The quality of writing is a big part of what sells the story, but credit must also be given to the fantastic presentation. The Sexy Brutale is a feast for the eyes, combining well-rendered 3D models and backgrounds dripping with detail with hand-painted 2D elements from veteran comic artists. The style is somewhere between Grim Fandango and Pathologic – Clue as directed by David Lynch. A good example of this is the wisecracking staff, whose quips are at once funny and horrifying, each wearing a gas mask bearing a number and a suit (“Three Clubs”, “Two Diamonds”, etc.)
Even more impressive is the toe-tapping electric jazz music, which is and will likely remain the best game soundtrack of 2017. Not only is the music incredibly fun to listen to, but it changes depending on where you are and what events are happening in the mansion at that time, flowing from room to room so that it sounds like one seamless piece of music. Even if you’re on the other side of the mansion, you’ll know what’s happening to the victim because you’ll recognize the music. It’s an impressive technical feat, and deserves at least as much credit for the emotional strength of the story as the writing does.
The game does have a couple (very minor) technical issues on PC. Rooms are sometimes slow to load, and sometimes they’ll load but everything will be completely black for a moment, which can really hurt you if you’re doing something very time-sensitive and you have to wait for the actual interactive objects to pop in. Twice the music randomly cut out and cut back in, and once it refused to register that I was clicking on something until I went to another room and came back. None of these were game-breaking, and combined they took away, I dunno, maybe five minutes out of my life? But I think it’s worth noting, especially because from what I’ve hard the PS4 version doesn’t have any of these issues.

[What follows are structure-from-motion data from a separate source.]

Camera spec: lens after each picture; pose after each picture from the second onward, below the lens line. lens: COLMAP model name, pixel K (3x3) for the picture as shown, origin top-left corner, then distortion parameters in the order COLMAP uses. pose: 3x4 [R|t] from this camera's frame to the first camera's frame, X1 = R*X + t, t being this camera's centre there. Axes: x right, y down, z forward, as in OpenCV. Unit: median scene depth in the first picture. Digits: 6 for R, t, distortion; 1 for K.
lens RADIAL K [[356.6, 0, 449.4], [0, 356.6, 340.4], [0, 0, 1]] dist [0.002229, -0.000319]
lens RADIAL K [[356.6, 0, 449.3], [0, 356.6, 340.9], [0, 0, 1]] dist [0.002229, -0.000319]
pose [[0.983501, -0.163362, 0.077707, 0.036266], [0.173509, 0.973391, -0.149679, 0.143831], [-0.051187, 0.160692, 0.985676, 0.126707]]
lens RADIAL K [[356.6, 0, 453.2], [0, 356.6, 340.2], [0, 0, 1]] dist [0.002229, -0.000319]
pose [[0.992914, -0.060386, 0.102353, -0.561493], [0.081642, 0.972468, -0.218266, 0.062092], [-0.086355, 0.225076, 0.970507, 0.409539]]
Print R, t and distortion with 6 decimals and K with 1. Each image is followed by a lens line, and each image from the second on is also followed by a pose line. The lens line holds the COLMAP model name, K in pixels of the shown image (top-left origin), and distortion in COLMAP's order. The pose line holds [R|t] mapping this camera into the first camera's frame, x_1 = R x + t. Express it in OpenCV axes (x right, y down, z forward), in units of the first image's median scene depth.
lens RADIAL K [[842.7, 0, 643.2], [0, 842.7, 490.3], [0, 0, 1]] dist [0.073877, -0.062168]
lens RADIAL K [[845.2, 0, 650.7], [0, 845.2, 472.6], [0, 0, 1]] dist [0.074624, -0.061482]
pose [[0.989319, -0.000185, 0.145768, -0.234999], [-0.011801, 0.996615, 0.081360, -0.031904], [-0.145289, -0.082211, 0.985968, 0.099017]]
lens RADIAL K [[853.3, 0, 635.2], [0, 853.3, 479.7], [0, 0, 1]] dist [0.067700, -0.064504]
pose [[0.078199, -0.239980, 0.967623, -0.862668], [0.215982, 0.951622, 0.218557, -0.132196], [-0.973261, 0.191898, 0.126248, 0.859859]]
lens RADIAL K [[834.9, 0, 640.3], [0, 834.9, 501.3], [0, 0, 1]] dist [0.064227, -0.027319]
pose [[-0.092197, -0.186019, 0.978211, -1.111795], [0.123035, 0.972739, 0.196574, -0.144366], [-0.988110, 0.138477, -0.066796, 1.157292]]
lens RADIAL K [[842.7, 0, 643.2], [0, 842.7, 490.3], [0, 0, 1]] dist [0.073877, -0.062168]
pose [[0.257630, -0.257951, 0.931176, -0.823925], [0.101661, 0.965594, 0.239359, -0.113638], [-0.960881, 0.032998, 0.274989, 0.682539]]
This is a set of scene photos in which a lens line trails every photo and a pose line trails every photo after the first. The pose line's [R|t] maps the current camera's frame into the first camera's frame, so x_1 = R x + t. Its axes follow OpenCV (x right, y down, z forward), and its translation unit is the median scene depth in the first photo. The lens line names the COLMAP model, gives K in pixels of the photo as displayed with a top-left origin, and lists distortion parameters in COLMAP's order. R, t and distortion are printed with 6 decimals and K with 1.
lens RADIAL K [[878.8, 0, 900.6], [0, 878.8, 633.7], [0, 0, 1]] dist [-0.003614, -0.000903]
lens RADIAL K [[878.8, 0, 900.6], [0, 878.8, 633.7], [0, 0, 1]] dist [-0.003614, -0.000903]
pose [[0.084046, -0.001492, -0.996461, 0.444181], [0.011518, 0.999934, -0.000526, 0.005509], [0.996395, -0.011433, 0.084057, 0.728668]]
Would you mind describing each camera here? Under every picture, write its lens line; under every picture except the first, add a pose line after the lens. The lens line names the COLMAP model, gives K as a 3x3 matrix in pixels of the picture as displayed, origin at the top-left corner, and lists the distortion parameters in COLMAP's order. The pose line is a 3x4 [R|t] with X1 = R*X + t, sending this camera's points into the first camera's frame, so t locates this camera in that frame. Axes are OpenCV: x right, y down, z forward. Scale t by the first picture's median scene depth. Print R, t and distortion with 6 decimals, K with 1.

Some people may also take issue with the game’s length – it took me six hours to play through the entire story, and a more savvy puzzle-solver could probably blaze through it in four hours or less. Players looking for more playtime can collect cards and invitations that are scattered throughout the mansion, most of which require a little more thought and effort than most collectibles of that nature, but even solving those extra hidden puzzles aren’t likely to extend your playtime by that much.
But for me personally, I don’t care about how much of my time a game takes – I care about the quality of that time. Frankly, I don’t think the game would be nearly as good if it were much longer. The story is so tightly-woven and so elegantly paced that adding more puzzles would just feel like unnecessary padding. Everything The Sexy Brutale does, it does with elegance, skill, and style to spare, and it has absolutely cemented its place as one of the must-own games of 2017.
Final Verdict: 4.5/5
Available on: PC (reviewed), PS4, Xbox One ; Publisher: Tequila Works; Developer: Cavalier Game Studios; Players: 1; Released: April 12, 2017 ; ESRB: T for Teen; MSRP: $19.99
Full disclosure: This review is based on a copy of The Sexy Brutale purchased by the reviewer.